The Mi’Kmaq people of New Brunswick have always fished in the Miramichi Bay and River. On 17 September 1999, the Supreme Court of Canada upheld the native fishing rights of Donald Marshall, who had been charged with fishing out of season, fishing without a license, and fishing with an illegal net. The "Marshall Decision" agreed on by the Supreme Court stated that its decision would uphold the honour and integrity of the Crown in its dealings with the Mi’Kmaq people to secure their peace and friendship. This decision caused chaos in New Brunswick.

Burnt Church was filled with tension between native and non-native fisherman. On 3 October 1999, 150 fishing boats headed out into Miramichi Bay to protest against native fishers who were trapping lobster out of season. During this demonstration, non-native objectors to the Marshall Decision began shouting when the boats returned, destroying hundreds of native traps, fishing equipment, and fish plants.

In the days following 3 October 1999, the Department of Fisheries and Oceans (DFO) minister Herb Dhaliwal met with native leaders in order to find a way to ease the tension. Thirty-four First Nations bands agreed to respect new fishing rules. Burnt Church First Nations did not agree. The community determined they were not willing to risk their Treaty Rights, and decided to develop their own fisheries policy and management plan. Their objective was to protect Treaty rights, the fishery, the ecosystem and to maximize benefits for all members of the community. The people of Burnt Church agreed to this plan, and began to regulate their fishery through permits and treaty tags.

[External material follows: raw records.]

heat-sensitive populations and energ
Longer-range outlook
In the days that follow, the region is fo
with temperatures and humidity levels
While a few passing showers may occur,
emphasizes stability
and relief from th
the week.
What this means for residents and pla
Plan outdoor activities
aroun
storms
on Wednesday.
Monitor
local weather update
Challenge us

On 17 November 1999, the Supreme Court of Canada released the Marshall 2 decision. The Marshall 2 was intended to clarify points made by the original Marshall Decision. The most important piece of information provided was that the government still had the power to regulate native fishing for the purpose of conservation. Following this, the DFO limited the number of traps and began to confiscate traps. The DFO did not recognize the treaty tags and threatened to seize boats and equipment that did not have DFO issued tags.

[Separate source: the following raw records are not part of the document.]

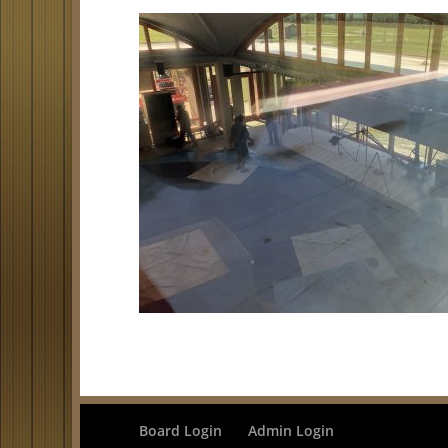
Board Login
Admin Login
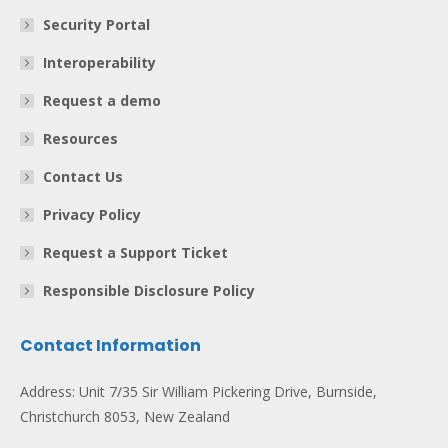
Security Portal
Interoperability
Request a demo
Resources
Contact Us
Privacy Policy
Request a Support Ticket
Responsible Disclosure Policy
Contact Information
Address: Unit 7/35 Sir William Pickering Drive, Burnside,
Christchurch 8053, New Zealand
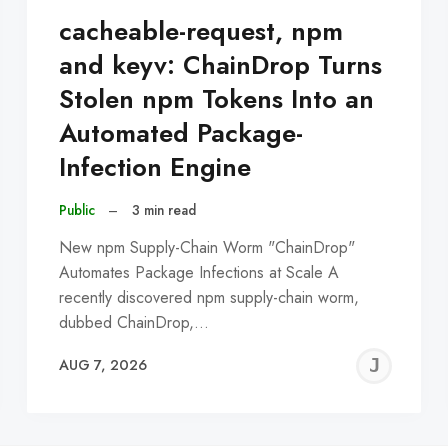
cacheable-request, npm
and keyv: ChainDrop Turns
Stolen npm Tokens Into an
Automated Package-
Infection Engine
Public
–
3 min read
New npm Supply-Chain Worm "ChainDrop"
Automates Package Infections at Scale A
recently discovered npm supply-chain worm,
dubbed ChainDrop,…
EREMY
JE
AUG 7, 2026
C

During late July and early August 2000, native boats were seized, and 18 people were arrested on charges of catching too many lobsters. The Mi’Kmaq, as part of their own policy, said they did not need the government to make sure the lobster population is conserved. Other Canadian bands, such as groups from British Columbia and Ontario, traveled to Burnt Church to support the Mi’Kmaq. The people of Burnt Church continued to fish.

In late August, the native fisherman protested by setting up a blockage on Highway 11, a major commercial route in the province. Fisheries officers continued to seize traps and make arrests. Dhaliwal called the native leaders to renegotiate.

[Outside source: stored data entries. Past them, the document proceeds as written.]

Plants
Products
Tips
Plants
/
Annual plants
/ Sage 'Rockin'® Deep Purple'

In 2001, as a way to avoid the violence of the previous fishing season, the federal government issued the Burnt Church Mi’Kmaq a temporary license when the season opened on 20 August 2001. This allowed native fishing to go ahead while a long term agreement was being negotiated. This license restricted the fisherman from selling their catch, and would only last a week. The day before the license expired, 26 August 2001, the Mi’Kmaq blocked all entrances to their reserve and escorted media out of the area, as they continued to set lobster traps in Miramichi Bay. This resulted in Ottawa issuing a new license to the Mi’Kmaq, allowing them to fish until 20 October 2001.

In April 2002, a federal committee released a report aimed at preventing more violence between native and non-native fisherman. This report suggested all charges made during the dispute be dropped, Ottawa should compensate fisherman for their damaged boats and fishing equipment and native bands should be issued licenses to distribute to native fisherman.

On 1 August 2002, an agreement was reached: everyone had to have a fishing license and could only fish during the fishing season, Aboriginal or not.

The United Nations Human Rights Committee ruled that the extinguishment of aboriginal and treaty rights is a violation of fundamental human rights.

A statement from Hereditary Chief of the Mi’Kmaq Grand Council on 27 August 2002 declared, “history will show this present injustice and it will be said that the Mi’Kmaq people signed under great duress. Peace cannot arise out of injustice, and no certainty can result from the imposing of an unequal agreement. The Crown, and Canadians, will get no lasting benefit from these ‘deals’ involving the annihilation of our rights, except the despair and resentment of generations of our children and people.”

Research Notes
"Burnt Church Timeline." New Brunswick Environment Network. N.p., n.d. Web. 20 Feb. 2013.

"Statement from Hereditary Chief of the Mi’kmaq Grand Council." New Brunswick Environment Network. N.p., n.d. Web. 20 Feb. 2013.

"The Marshall Decision." CBCnews. CBC/Radio Canada, n.d. Web. 20 Feb. 2013.

Additional Notes: 
Though an agreement was reached in the end, and violence ceased between the non-Aboriginals and Mi'Kmaq, a statement from the Hereditary Chief of the Mi'Kmaq Grand Council declared the agreement to be made due to coercion.